Truncating text from a string with beginning text from another string

M

Mark

From a line of arbitrary text, possibly followed by some amount of
text from the beginning of the string ' Reference #\d+', where \d+
represents one or more digit characters, I want to output the line
without the ending ' Reference...' string. For example, the input line
'some arbitrary text Refer' would become 'some arbitrary text'.

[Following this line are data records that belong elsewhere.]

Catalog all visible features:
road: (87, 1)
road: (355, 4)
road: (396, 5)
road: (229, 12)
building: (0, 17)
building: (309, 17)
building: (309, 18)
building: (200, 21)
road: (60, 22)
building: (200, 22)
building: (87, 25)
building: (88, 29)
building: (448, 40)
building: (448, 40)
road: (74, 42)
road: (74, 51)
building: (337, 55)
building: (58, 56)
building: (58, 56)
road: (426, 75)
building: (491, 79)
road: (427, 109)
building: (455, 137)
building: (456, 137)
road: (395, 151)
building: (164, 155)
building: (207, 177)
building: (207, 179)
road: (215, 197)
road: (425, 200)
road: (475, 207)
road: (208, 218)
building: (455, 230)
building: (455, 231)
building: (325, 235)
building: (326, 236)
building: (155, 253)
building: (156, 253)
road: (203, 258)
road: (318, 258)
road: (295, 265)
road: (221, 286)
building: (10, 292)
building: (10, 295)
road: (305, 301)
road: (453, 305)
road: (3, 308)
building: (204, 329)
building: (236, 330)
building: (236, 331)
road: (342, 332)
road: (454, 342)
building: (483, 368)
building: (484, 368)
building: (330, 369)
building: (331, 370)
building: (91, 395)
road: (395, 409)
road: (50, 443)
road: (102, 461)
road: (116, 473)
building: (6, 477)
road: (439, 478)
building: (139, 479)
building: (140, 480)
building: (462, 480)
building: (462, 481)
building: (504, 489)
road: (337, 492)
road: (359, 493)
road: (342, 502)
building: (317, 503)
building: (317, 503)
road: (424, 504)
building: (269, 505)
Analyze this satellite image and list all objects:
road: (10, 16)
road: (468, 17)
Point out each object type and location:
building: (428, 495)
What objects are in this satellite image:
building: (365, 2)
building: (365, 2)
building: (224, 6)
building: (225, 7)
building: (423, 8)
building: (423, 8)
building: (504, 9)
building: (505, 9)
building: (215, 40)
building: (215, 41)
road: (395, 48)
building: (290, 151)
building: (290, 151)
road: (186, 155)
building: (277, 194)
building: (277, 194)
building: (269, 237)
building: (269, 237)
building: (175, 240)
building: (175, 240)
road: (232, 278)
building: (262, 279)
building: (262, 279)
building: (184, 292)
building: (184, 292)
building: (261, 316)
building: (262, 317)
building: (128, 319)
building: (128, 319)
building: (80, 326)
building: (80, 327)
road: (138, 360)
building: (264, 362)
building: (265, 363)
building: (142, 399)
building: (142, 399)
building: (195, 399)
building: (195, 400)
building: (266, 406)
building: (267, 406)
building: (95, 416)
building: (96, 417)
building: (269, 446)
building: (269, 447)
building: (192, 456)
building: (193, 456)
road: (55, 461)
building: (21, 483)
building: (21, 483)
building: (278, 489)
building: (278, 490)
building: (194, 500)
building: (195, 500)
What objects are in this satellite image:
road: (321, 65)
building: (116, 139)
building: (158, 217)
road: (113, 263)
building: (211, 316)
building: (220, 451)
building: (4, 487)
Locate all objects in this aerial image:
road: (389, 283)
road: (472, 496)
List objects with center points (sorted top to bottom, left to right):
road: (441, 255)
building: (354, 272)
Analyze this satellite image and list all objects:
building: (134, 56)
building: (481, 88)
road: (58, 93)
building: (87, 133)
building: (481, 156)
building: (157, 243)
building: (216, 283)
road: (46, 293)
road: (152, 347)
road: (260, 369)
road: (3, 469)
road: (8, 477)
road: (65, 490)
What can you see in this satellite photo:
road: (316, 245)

Here are two programs that seem to do what I want, but they seem
overly complicated for this task. I'm looking for a simpler solution,
possibly by using a better regular expression than I have chosen in my
first sample code.

First sample:
use strict ;
use warnings ;

my $re = qr'^(.*)\ ( (R$)|
(Re$)|
(Ref$)|
(Refe$)|
(Refer$)|
(Refere$)|
(Referenc$)|
(Reference\ {0,1}$)|
(Reference\ \#\d{0,}$)
)'x ;

while(<DATA>) {
chomp ;
print "in : >$_<\n" ;
if (my($result) = /$re/g) {
print "out: >$result<\n" ;
}
else {
print "out: >$_<\n" ;
}
}

__DATA__
Refer
One Referenc
two three Reference
xx yy Reference Reference
def Refere Reference #xx
abc the def Refere Reference #
abc the def Refere Reference #12


Second sample:
use strict ;
use warnings ;

my $PATTERN = 'Reference #000000' ;

my $pos ;
while (<DATA>) {
chomp ;
$pos = -1 ;
while ((my $ind = index($_,' R',$pos)) != -1) {
$pos = $ind + 1 ;
}
print "in : >$_<\n" ;
my $result = $_ ;

if ($pos > 0) {
my $re = substr($_,$pos) ;
$re =~ s/\d+$/\\d+/ ;
$re = qr/^$re/ ;
if ($PATTERN =~ /$re/) {
$result = substr($_,0,$pos-1) ;
}
}
print "out: >$result<\n" ;
}

__DATA__
Refer
One Referenc
two three Reference
xx yy Reference Reference
def Refere Reference #xx
abc the def Refere Reference #
abc the def Refere Reference #12
 
M

Mirco Wahab

Mark said:
Here are two programs that seem to do what I want, but they seem
overly complicated for this task. I'm looking for a simpler solution,
possibly by using a better regular expression than I have chosen in my
first sample code.
First sample:
[...]
Second sample:
[...]

I don't really know what all this
should give, but whay wouldn't
a simple:

while(<DATA>) {
chomp && print "$1 ==> from [$_]\n" if /(.+?)Refer/
}


do all you want? In your explanations you
mentioned you'd truncate all subsequent
occurencies of 'refer' 'reference' and all
following stuff.

Regards

M.
 
B

Brian McCauley

[ An interesting problem ]
I'm looking for a simpler solution,
possibly by using a better regular expression than I have chosen in my
first sample code.

Wow! What a brilliant post. Clear, well thought out, interesting.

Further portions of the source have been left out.